## Task statement
Output all the entries word for word. Omit the pictures.

## Records for this task
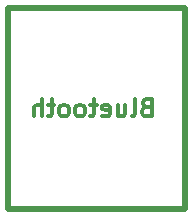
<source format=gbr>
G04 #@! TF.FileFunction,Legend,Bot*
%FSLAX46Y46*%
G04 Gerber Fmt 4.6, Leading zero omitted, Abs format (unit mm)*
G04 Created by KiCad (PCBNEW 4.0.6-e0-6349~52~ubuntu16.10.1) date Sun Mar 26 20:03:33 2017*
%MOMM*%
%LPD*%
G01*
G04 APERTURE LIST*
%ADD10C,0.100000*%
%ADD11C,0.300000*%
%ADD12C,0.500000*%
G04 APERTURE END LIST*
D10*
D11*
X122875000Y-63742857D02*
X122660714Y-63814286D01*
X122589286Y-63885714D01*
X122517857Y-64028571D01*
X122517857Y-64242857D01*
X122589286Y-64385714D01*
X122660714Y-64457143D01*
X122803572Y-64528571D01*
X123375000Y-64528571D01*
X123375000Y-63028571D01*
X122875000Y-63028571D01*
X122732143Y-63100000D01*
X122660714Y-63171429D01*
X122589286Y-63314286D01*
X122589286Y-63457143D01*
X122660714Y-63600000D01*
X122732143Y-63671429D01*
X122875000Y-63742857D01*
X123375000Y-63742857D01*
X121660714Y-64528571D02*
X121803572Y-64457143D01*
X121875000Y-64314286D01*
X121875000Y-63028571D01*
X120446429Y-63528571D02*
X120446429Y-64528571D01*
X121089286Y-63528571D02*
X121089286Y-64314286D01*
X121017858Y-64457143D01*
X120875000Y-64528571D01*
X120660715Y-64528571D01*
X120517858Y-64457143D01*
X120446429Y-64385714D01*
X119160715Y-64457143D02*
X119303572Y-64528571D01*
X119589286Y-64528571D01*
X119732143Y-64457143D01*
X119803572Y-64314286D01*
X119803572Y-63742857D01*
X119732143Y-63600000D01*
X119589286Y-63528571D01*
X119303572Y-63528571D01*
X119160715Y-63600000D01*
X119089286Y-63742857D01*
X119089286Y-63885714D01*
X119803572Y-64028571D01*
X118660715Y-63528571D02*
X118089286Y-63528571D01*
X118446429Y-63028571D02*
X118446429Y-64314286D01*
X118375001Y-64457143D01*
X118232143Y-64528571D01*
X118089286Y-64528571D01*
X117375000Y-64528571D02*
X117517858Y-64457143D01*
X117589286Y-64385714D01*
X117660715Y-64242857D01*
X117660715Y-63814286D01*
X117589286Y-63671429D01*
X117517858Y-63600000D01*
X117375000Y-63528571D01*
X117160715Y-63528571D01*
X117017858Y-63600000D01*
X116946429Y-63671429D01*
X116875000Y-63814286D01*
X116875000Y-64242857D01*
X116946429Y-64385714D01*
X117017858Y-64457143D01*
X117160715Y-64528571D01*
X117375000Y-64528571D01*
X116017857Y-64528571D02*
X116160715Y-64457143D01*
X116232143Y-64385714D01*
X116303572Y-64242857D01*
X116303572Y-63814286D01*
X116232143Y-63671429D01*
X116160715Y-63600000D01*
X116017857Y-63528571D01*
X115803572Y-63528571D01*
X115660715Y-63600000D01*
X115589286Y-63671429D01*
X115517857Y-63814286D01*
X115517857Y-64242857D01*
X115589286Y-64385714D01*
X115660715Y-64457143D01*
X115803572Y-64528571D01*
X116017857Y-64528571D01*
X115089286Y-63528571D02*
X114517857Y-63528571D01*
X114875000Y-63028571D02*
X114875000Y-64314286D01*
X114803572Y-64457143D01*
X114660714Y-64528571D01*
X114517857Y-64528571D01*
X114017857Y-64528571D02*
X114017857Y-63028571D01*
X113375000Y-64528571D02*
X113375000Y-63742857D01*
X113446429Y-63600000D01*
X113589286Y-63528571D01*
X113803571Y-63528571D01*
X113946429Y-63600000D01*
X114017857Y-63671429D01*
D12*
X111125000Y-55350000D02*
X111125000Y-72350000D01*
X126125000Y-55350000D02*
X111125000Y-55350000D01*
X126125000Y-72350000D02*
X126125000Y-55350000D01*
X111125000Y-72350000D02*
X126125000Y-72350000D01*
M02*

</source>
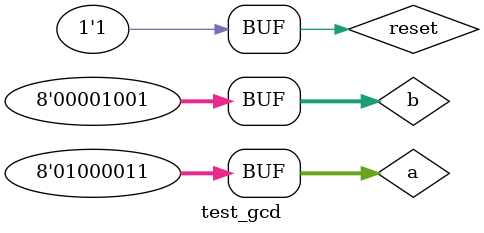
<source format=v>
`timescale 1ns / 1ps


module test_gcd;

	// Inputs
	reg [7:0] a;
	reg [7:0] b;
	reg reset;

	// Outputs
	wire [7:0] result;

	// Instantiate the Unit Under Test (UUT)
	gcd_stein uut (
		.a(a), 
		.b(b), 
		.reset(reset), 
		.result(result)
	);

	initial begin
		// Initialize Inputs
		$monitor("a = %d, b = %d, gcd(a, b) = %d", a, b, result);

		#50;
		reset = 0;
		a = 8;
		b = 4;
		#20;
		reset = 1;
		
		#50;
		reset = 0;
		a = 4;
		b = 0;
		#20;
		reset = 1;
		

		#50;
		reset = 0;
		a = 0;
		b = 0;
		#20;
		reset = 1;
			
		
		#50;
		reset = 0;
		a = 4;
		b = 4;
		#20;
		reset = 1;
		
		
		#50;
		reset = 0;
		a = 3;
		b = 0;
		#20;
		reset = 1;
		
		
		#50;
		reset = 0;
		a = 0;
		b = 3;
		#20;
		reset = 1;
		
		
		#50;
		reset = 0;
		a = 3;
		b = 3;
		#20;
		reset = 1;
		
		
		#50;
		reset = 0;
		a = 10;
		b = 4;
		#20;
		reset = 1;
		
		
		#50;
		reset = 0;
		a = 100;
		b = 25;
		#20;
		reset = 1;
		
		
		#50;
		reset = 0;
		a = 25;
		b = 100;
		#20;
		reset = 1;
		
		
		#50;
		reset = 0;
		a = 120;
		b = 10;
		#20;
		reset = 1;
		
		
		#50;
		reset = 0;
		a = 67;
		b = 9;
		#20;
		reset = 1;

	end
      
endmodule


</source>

## Problem solution
<source format=gbr>
G04 #@! TF.FileFunction,Legend,Bot*
%FSLAX46Y46*%
G04 Gerber Fmt 4.6, Leading zero omitted, Abs format (unit mm)*
G04 Created by KiCad (PCBNEW 4.0.6-e0-6349~52~ubuntu16.10.1) date Sun Mar 26 20:03:33 2017*
%MOMM*%
%LPD*%
G01*
G04 APERTURE LIST*
%ADD10C,0.100000*%
%ADD11C,0.300000*%
%ADD12C,0.500000*%
G04 APERTURE END LIST*
D10*
D11*
X122875000Y-63742857D02*
X122660714Y-63814286D01*
X122589286Y-63885714D01*
X122517857Y-64028571D01*
X122517857Y-64242857D01*
X122589286Y-64385714D01*
X122660714Y-64457143D01*
X122803572Y-64528571D01*
X123375000Y-64528571D01*
X123375000Y-63028571D01*
X122875000Y-63028571D01*
X122732143Y-63100000D01*
X122660714Y-63171429D01*
X122589286Y-63314286D01*
X122589286Y-63457143D01*
X122660714Y-63600000D01*
X122732143Y-63671429D01*
X122875000Y-63742857D01*
X123375000Y-63742857D01*
X121660714Y-64528571D02*
X121803572Y-64457143D01*
X121875000Y-64314286D01*
X121875000Y-63028571D01*
X120446429Y-63528571D02*
X120446429Y-64528571D01*
X121089286Y-63528571D02*
X121089286Y-64314286D01*
X121017858Y-64457143D01*
X120875000Y-64528571D01*
X120660715Y-64528571D01*
X120517858Y-64457143D01*
X120446429Y-64385714D01*
X119160715Y-64457143D02*
X119303572Y-64528571D01*
X119589286Y-64528571D01*
X119732143Y-64457143D01*
X119803572Y-64314286D01*
X119803572Y-63742857D01*
X119732143Y-63600000D01*
X119589286Y-63528571D01*
X119303572Y-63528571D01*
X119160715Y-63600000D01*
X119089286Y-63742857D01*
X119089286Y-63885714D01*
X119803572Y-64028571D01*
X118660715Y-63528571D02*
X118089286Y-63528571D01*
X118446429Y-63028571D02*
X118446429Y-64314286D01*
X118375001Y-64457143D01*
X118232143Y-64528571D01*
X118089286Y-64528571D01*
X117375000Y-64528571D02*
X117517858Y-64457143D01*
X117589286Y-64385714D01*
X117660715Y-64242857D01*
X117660715Y-63814286D01*
X117589286Y-63671429D01*
X117517858Y-63600000D01*
X117375000Y-63528571D01*
X117160715Y-63528571D01*
X117017858Y-63600000D01*
X116946429Y-63671429D01*
X116875000Y-63814286D01*
X116875000Y-64242857D01*
X116946429Y-64385714D01*
X117017858Y-64457143D01*
X117160715Y-64528571D01*
X117375000Y-64528571D01*
X116017857Y-64528571D02*
X116160715Y-64457143D01*
X116232143Y-64385714D01*
X116303572Y-64242857D01*
X116303572Y-63814286D01*
X116232143Y-63671429D01*
X116160715Y-63600000D01*
X116017857Y-63528571D01*
X115803572Y-63528571D01*
X115660715Y-63600000D01*
X115589286Y-63671429D01*
X115517857Y-63814286D01*
X115517857Y-64242857D01*
X115589286Y-64385714D01*
X115660715Y-64457143D01*
X115803572Y-64528571D01*
X116017857Y-64528571D01*
X115089286Y-63528571D02*
X114517857Y-63528571D01*
X114875000Y-63028571D02*
X114875000Y-64314286D01*
X114803572Y-64457143D01*
X114660714Y-64528571D01*
X114517857Y-64528571D01*
X114017857Y-64528571D02*
X114017857Y-63028571D01*
X113375000Y-64528571D02*
X113375000Y-63742857D01*
X113446429Y-63600000D01*
X113589286Y-63528571D01*
X113803571Y-63528571D01*
X113946429Y-63600000D01*
X114017857Y-63671429D01*
D12*
X111125000Y-55350000D02*
X111125000Y-72350000D01*
X126125000Y-55350000D02*
X111125000Y-55350000D01*
X126125000Y-72350000D02*
X126125000Y-55350000D01*
X111125000Y-72350000D02*
X126125000Y-72350000D01*
M02*

</source>
<source format=v>
`timescale 1ns / 1ps


module test_gcd;

	// Inputs
	reg [7:0] a;
	reg [7:0] b;
	reg reset;

	// Outputs
	wire [7:0] result;

	// Instantiate the Unit Under Test (UUT)
	gcd_stein uut (
		.a(a), 
		.b(b), 
		.reset(reset), 
		.result(result)
	);

	initial begin
		// Initialize Inputs
		$monitor("a = %d, b = %d, gcd(a, b) = %d", a, b, result);

		#50;
		reset = 0;
		a = 8;
		b = 4;
		#20;
		reset = 1;
		
		#50;
		reset = 0;
		a = 4;
		b = 0;
		#20;
		reset = 1;
		

		#50;
		reset = 0;
		a = 0;
		b = 0;
		#20;
		reset = 1;
			
		
		#50;
		reset = 0;
		a = 4;
		b = 4;
		#20;
		reset = 1;
		
		
		#50;
		reset = 0;
		a = 3;
		b = 0;
		#20;
		reset = 1;
		
		
		#50;
		reset = 0;
		a = 0;
		b = 3;
		#20;
		reset = 1;
		
		
		#50;
		reset = 0;
		a = 3;
		b = 3;
		#20;
		reset = 1;
		
		
		#50;
		reset = 0;
		a = 10;
		b = 4;
		#20;
		reset = 1;
		
		
		#50;
		reset = 0;
		a = 100;
		b = 25;
		#20;
		reset = 1;
		
		
		#50;
		reset = 0;
		a = 25;
		b = 100;
		#20;
		reset = 1;
		
		
		#50;
		reset = 0;
		a = 120;
		b = 10;
		#20;
		reset = 1;
		
		
		#50;
		reset = 0;
		a = 67;
		b = 9;
		#20;
		reset = 1;

	end
      
endmodule


</source>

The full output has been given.